■ **TO DO**
Please repeat a part of the TiVo tuner thread word for word, starting at the words "## sar840t2 (Mar" and stopping after "(Feb 16, 2014)".

Based on those numbers she said "the signal will be good enough to assign a tuner to record"


----------



## sar840t2 (Mar 1, 2003)

Wild guess - if none of your tuners was on the channel it needed to record, it would have popped up a question on the current tuner asking permission to change the channel on the *other* tuner.

Possibly that popped up and you accidentally responded "No"?


----------



## ej42137 (Feb 16, 2014)

sar840t2 said:


> Wild guess - if none of your tuners was on the channel it needed to record, it would have popped up a question on the current tuner asking permission to change the channel on the *other* tuner.
> 
> Possibly that popped up and you accidentally responded "No"?


It wouldn't make sense to do that unless the unwatched tuners were busy recording, and in my experience it that's the way it works. The TiVo CSR's explanation makes little sense as well, I think he was just trying to avoid admitting he didn't know. Channel surfing isn't going to be a problem unless all tuners are busy recording, which OP said was not the case; my wife channel surfs all the time, and we only see that message when all tuners are in use. I'm sure that there was some other reason it had a problem allocating a tuner, perhaps a bug.


----------



## jrtroo (Feb 4, 2008)

Once in a while it may attempt to change the tuner being watched even though others are free or recording suggestions.


----------



## UCLABB (May 29, 2012)

ej42137 said:


> It wouldn't make sense to do that unless the unwatched tuners were busy recording, and in my experience it that's the way it works. The TiVo CSR's explanation makes little sense as well, I think he was just trying to avoid admitting he didn't know. Channel surfing isn't going to be a problem unless all tuners are busy recording, which OP said was not the case; my wife channel surfs all the time, and we only see that message when all tuners are in use. I'm sure that there was some other reason it had a problem allocating a tuner, perhaps a bug.

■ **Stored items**
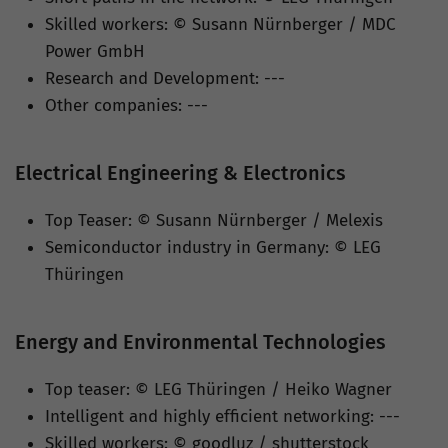
Skilled workers: © Susann Nürnberger / MDC
Power GmbH
Research and Development: ---
Other companies: ---
Electrical Engineering & Electronics
Top Teaser: © Susann Nürnberger / Melexis
Semiconductor industry in Germany: © LEG
Thüringen
Energy and Environmental Technologies
Top teaser: © LEG Thüringen / Heiko Wagner
Intelligent and highly efficient networking: ---
Skilled workers: © goodluz / shutterstock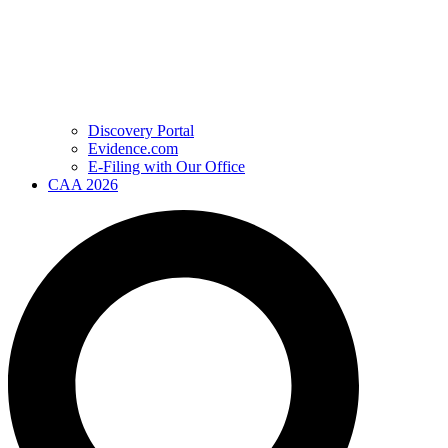
Discovery Portal
Evidence.com
E-Filing with Our Office
CAA 2026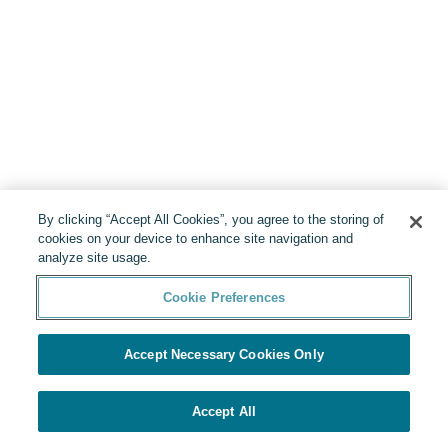
By clicking “Accept All Cookies”, you agree to the storing of
cookies on your device to enhance site navigation and
analyze site usage.
Cookie Preferences
Accept Necessary Cookies Only
Accept All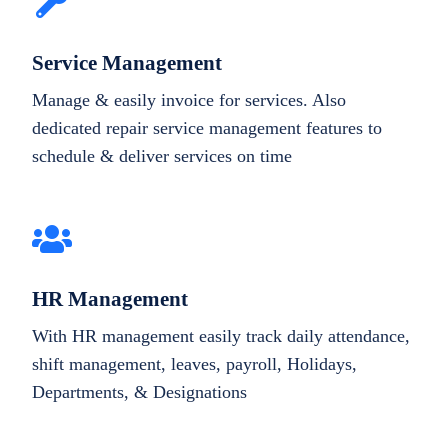
Service Management
Manage & easily invoice for services. Also
dedicated repair service management features to
schedule & deliver services on time
HR Management
With HR management easily track daily attendance,
shift management, leaves, payroll, Holidays,
Departments, & Designations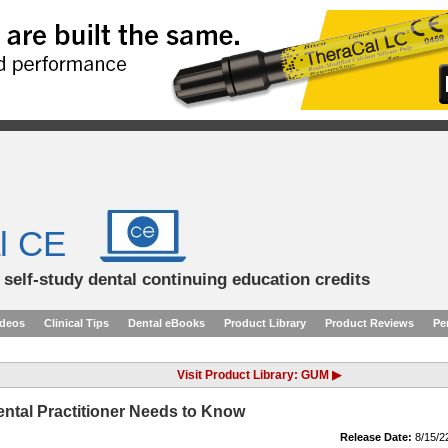
l CE
d self-study dental continuing education credits
ideos
Clinical Tips
Dental eBooks
Product Library
Product Reviews
Pe
Visit Product Library: GUM ▶
ntal Practitioner Needs to Know
Release Date:
8/15/2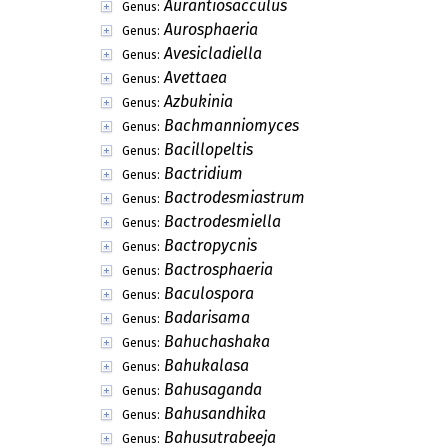
Aurantiosacculus
Genus:
Aurosphaeria
Genus:
Avesicladiella
Genus:
Avettaea
Genus:
Azbukinia
Genus:
Bachmanniomyces
Genus:
Bacillopeltis
Genus:
Bactridium
Genus:
Bactrodesmiastrum
Genus:
Bactrodesmiella
Genus:
Bactropycnis
Genus:
Bactrosphaeria
Genus:
Baculospora
Genus:
Badarisama
Genus:
Bahuchashaka
Genus:
Bahukalasa
Genus:
Bahusaganda
Genus:
Bahusandhika
Genus:
Bahusutrabeeja
Genus:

■ **WRITTEN SOLUTION**
## sar840t2 (Mar 1, 2003)

Wild guess - if none of your tuners was on the channel it needed to record, it would have popped up a question on the current tuner asking permission to change the channel on the *other* tuner.

Possibly that popped up and you accidentally responded "No"?


----------



## ej42137 (Feb 16, 2014)